### Entries provided

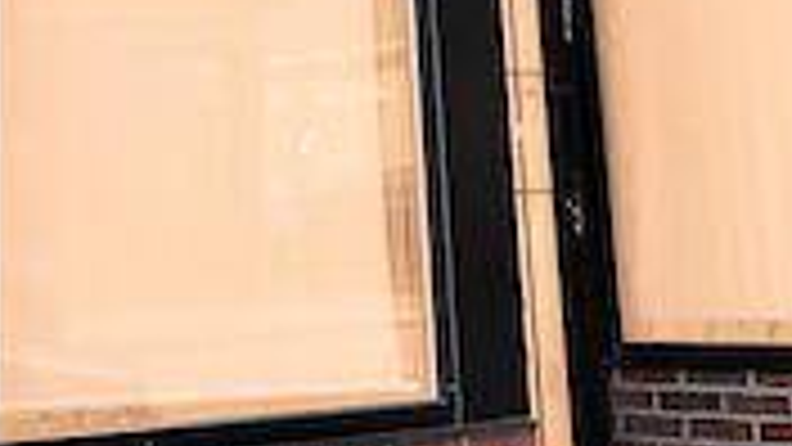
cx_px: 162
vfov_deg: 10.4
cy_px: -640
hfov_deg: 21.1
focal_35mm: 100
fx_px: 2100
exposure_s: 1/80
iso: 100
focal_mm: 14
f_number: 9
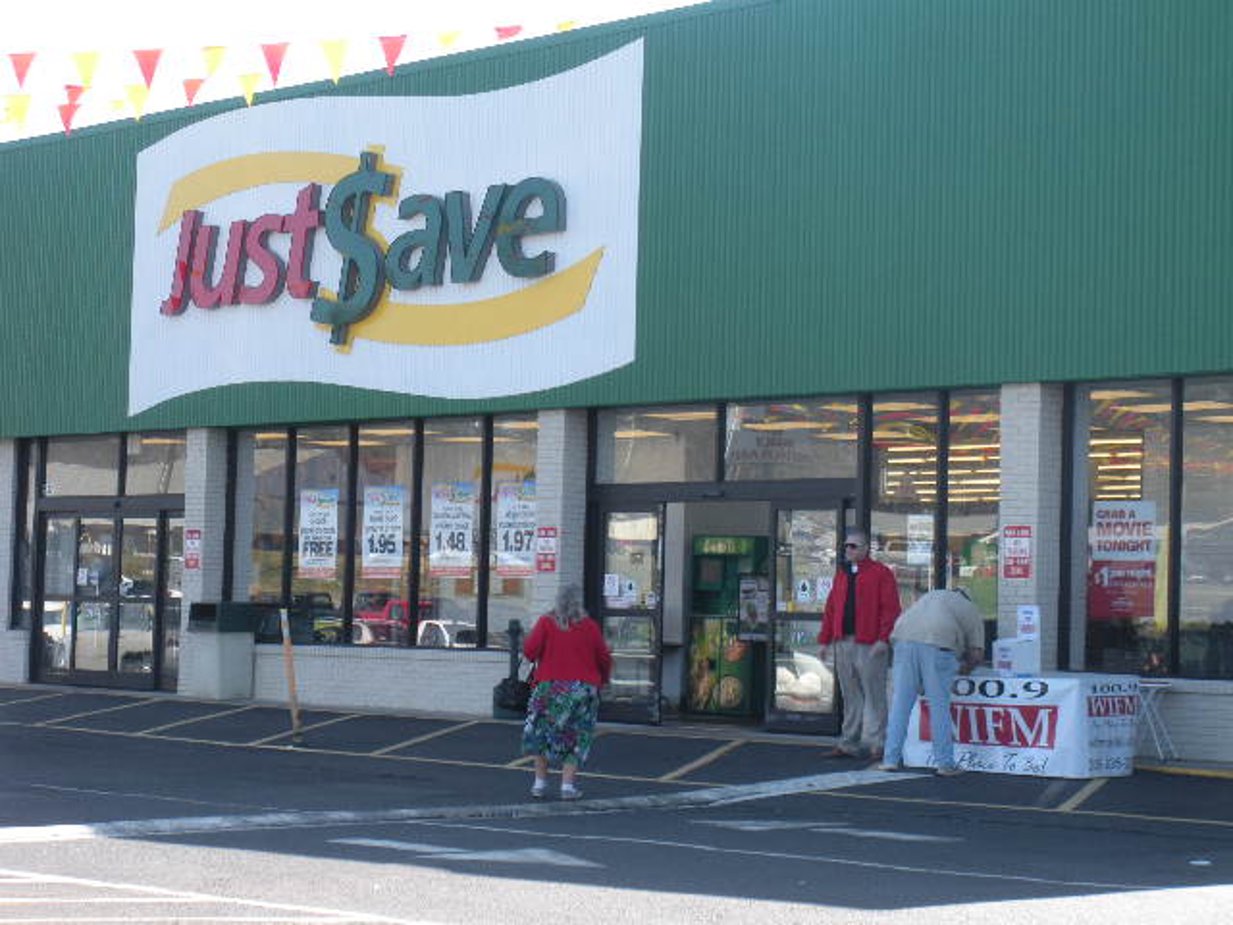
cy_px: 462
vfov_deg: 18.2
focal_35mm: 81
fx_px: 2885
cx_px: 616
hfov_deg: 24.1
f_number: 4.8
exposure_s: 1/110
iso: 76
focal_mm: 14.2
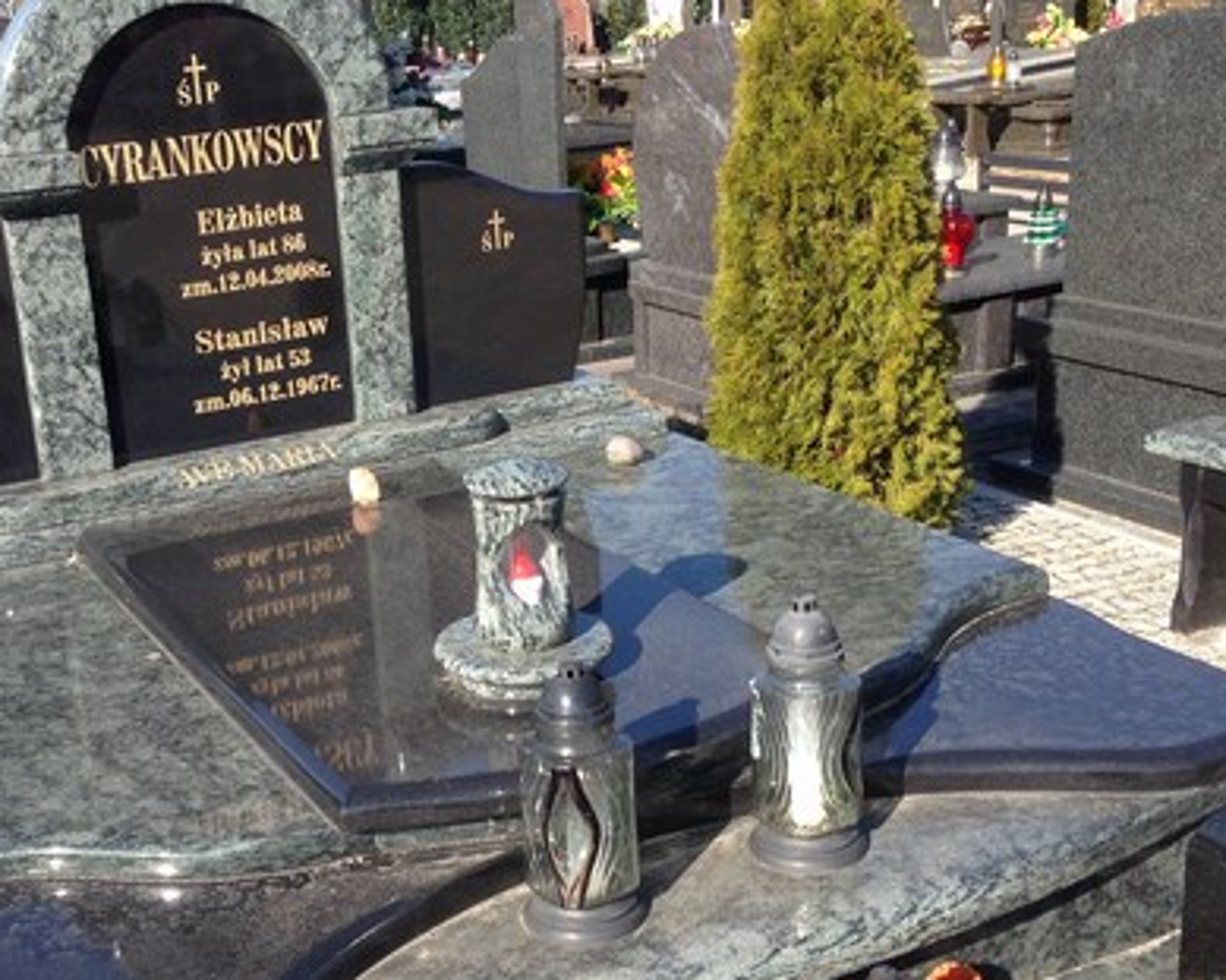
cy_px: 599
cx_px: 438
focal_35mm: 53
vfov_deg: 28.5
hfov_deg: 35.1
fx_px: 1923
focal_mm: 4.12
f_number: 2.4
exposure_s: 1/753
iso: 50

### Work to complete
All pictures are to be dropped, and the records above returned exactly.

### Reply to the exercise
cx_px: 162
vfov_deg: 10.4
cy_px: -640
hfov_deg: 21.1
focal_35mm: 100
fx_px: 2100
exposure_s: 1/80
iso: 100
focal_mm: 14
f_number: 9
cy_px: 462
vfov_deg: 18.2
focal_35mm: 81
fx_px: 2885
cx_px: 616
hfov_deg: 24.1
f_number: 4.8
exposure_s: 1/110
iso: 76
focal_mm: 14.2
cy_px: 599
cx_px: 438
focal_35mm: 53
vfov_deg: 28.5
hfov_deg: 35.1
fx_px: 1923
focal_mm: 4.12
f_number: 2.4
exposure_s: 1/753
iso: 50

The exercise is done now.